Each entry is to be retyped exactly as it appears. Leave the images out.
THE RECORDS section start
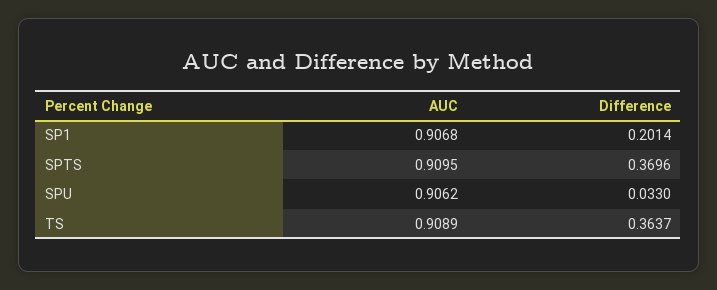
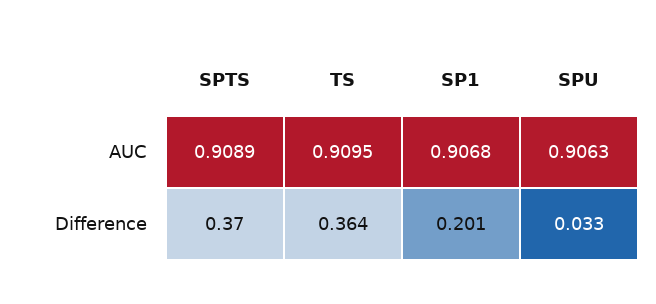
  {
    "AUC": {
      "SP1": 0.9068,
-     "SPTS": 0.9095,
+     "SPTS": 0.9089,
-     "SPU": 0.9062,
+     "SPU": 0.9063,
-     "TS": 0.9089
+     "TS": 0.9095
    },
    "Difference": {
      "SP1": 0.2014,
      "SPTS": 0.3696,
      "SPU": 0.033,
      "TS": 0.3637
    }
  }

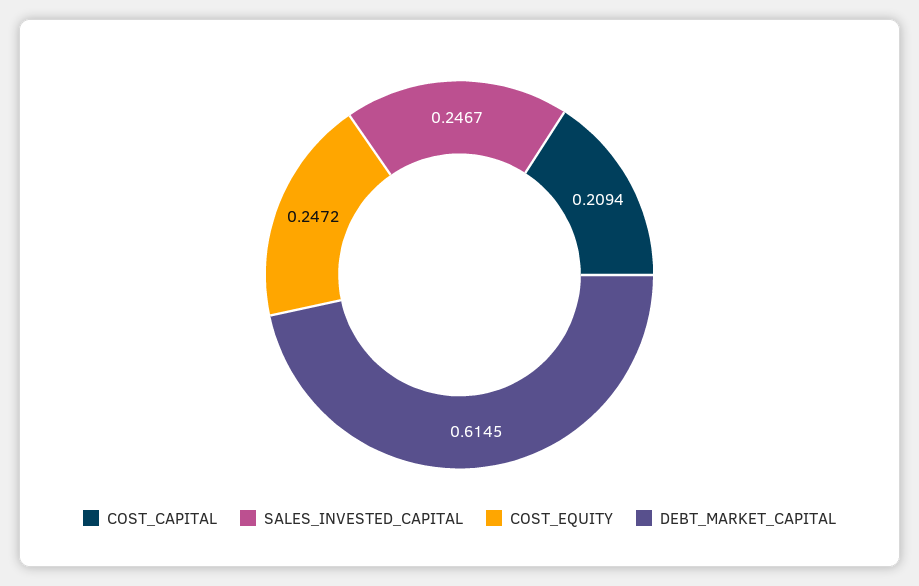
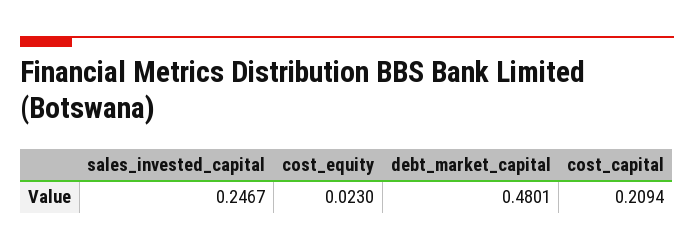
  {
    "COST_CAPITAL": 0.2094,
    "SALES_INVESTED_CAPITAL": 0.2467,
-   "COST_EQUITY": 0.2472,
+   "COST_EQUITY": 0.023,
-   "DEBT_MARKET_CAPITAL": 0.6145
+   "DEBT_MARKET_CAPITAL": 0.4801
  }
THE RECORDS section end
EXERCISE ANSWER:
  {
    "AUC": {
      "SP1": 0.9068,
-     "SPTS": 0.9095,
+     "SPTS": 0.9089,
-     "SPU": 0.9062,
+     "SPU": 0.9063,
-     "TS": 0.9089
+     "TS": 0.9095
    },
    "Difference": {
      "SP1": 0.2014,
      "SPTS": 0.3696,
      "SPU": 0.033,
      "TS": 0.3637
    }
  }

  {
    "COST_CAPITAL": 0.2094,
    "SALES_INVESTED_CAPITAL": 0.2467,
-   "COST_EQUITY": 0.2472,
+   "COST_EQUITY": 0.023,
-   "DEBT_MARKET_CAPITAL": 0.6145
+   "DEBT_MARKET_CAPITAL": 0.4801
  }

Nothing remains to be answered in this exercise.